使用向量嵌入、OpenAI 和 Cassandra / Astra DB 的哲学

2023 年 8 月 29 日
在 Github 中打开

在这个快速入门中,您将学习如何使用 OpenAI 的向量嵌入和 Apache Cassandra®,或等效的 DataStax Astra DB 通过 CQL,构建一个“哲学名言查找器和生成器”,作为数据持久化的向量存储。

此笔记本的基本工作流程概述如下。您将评估和存储许多著名哲学家的名言的向量嵌入,使用它们构建强大的搜索引擎,之后甚至可以生成新的名言!

该笔记本演示了向量搜索的一些标准用法模式——同时展示了使用 Cassandra / Astra DB 通过 CQL 的向量功能入门是多么容易。

有关使用向量搜索和文本嵌入构建问答系统的背景知识,请查看这份出色的实践笔记本:使用嵌入进行问题解答

选择你的框架

请注意,此笔记本使用 Cassandra 驱动程序 并直接运行 CQL(Cassandra 查询语言)语句,但我们涵盖了实现相同任务的其他技术选择。查看此文件夹的 README 以获取其他选项。此笔记本可以作为 Colab 笔记本或常规 Jupyter 笔记本运行。

目录

  • 设置
  • 获取数据库连接
  • 连接到 OpenAI
  • 将名言加载到向量存储
  • 用例 1:名言搜索引擎
  • 用例 2:名言生成器
  • (可选)利用向量存储中的分区

工作原理

索引

每条名言都使用 OpenAI 的 Embedding 转化为嵌入向量。这些向量保存在向量存储中,以便日后用于搜索。一些元数据,包括作者姓名和其他一些预先计算的标签,也与向量一起存储,以便进行搜索自定义。

1_vector_indexing_cql

搜索

要查找与提供的搜索名言相似的名言,后者会被动态转化为嵌入向量,然后使用该向量查询存储以查找相似的向量……即先前索引的相似名言。搜索可以选择性地受到附加元数据(“查找斯宾诺莎的与此类似的引言……”)的约束。

2_vector_search_cql

这里的关键点是“内容相似的名言”在向量空间中转化为彼此在度量上接近的向量:因此,向量相似性搜索有效地实现了语义相似性。这是向量嵌入如此强大的关键原因。

下面的草图试图传达这个想法。每条名言一旦转化为向量,就是空间中的一个点。嗯,在这种情况下,它在一个球体上,因为 OpenAI 的嵌入向量,与大多数其他向量一样,被归一化为单位长度。哦,这个球体实际上不是三维的,而是 1536 维的!

因此,本质上,向量空间中的相似性搜索返回与查询向量最接近的向量

3_vector_space

生成

给定一个建议(主题或试探性名言),执行搜索步骤,并将第一个返回的结果(名言)馈送到 LLM 提示中,该提示要求生成模型根据传递的示例初始建议发明新的文本。

4_quote_generation

安装并导入必要的依赖项

!pip install --quiet "cassandra-driver>=0.28.0" "openai>=1.0.0" datasets
import os
from uuid import uuid4
from getpass import getpass
from collections import Counter

from cassandra.cluster import Cluster
from cassandra.auth import PlainTextAuthProvider

import openai
from datasets import load_dataset

不要太在意下一个单元格,我们需要它来检测 Colab 并让您上传 SCB 文件(见下文)

try:
    from google.colab import files
    IS_COLAB = True
except ModuleNotFoundError:
    IS_COLAB = False

创建 Session 对象(与您的 Astra DB 实例的连接)需要一些密钥。

(注意:在 Google Colab 和本地 Jupyter 上,某些步骤会略有不同,这就是为什么笔记本会检测运行时类型。)
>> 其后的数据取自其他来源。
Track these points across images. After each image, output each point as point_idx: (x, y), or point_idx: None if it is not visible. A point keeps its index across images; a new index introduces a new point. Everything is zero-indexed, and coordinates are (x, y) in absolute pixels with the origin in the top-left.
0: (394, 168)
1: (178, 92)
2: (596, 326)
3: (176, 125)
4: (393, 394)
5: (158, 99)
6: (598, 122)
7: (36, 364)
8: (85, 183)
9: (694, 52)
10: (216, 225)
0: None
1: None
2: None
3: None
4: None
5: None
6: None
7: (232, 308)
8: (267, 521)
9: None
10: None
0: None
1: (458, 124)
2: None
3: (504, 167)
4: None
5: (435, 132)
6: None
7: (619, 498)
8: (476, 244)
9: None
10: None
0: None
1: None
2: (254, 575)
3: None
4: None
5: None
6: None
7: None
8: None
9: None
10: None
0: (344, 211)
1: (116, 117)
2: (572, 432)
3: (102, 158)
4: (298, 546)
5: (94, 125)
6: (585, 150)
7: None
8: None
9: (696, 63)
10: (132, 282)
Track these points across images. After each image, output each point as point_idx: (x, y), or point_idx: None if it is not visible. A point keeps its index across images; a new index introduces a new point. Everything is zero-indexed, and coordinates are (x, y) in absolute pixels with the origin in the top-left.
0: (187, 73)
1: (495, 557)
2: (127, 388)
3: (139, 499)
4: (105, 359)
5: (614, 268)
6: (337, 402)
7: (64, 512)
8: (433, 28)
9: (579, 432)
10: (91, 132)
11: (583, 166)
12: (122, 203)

# Your database's Secure Connect Bundle zip file is needed:
if IS_COLAB:
    print('Please upload your Secure Connect Bundle zipfile: ')
    uploaded = files.upload()
    if uploaded:
        astraBundleFileTitle = list(uploaded.keys())[0]
        ASTRA_DB_SECURE_BUNDLE_PATH = os.path.join(os.getcwd(), astraBundleFileTitle)
    else:
        raise ValueError(
            'Cannot proceed without Secure Connect Bundle. Please re-run the cell.'
        )
else:
    # you are running a local-jupyter notebook:
    ASTRA_DB_SECURE_BUNDLE_PATH = input("Please provide the full path to your Secure Connect Bundle zipfile: ")

ASTRA_DB_APPLICATION_TOKEN = getpass("Please provide your Database Token ('AstraCS:...' string): ")
ASTRA_DB_KEYSPACE = input("Please provide the Keyspace name for your Database: ")
Please provide the full path to your Secure Connect Bundle zipfile:  /path/to/secure-connect-DatabaseName.zip
Please provide your Database Token ('AstraCS:...' string):  ········
Please provide the Keyspace name for your Database:  my_keyspace

创建数据库连接

这是您如何创建与 Astra DB 的连接

(顺便说一句,您也可以使用任何 Cassandra 集群(只要它提供向量功能),只需通过更改参数到以下 Cluster 实例化。)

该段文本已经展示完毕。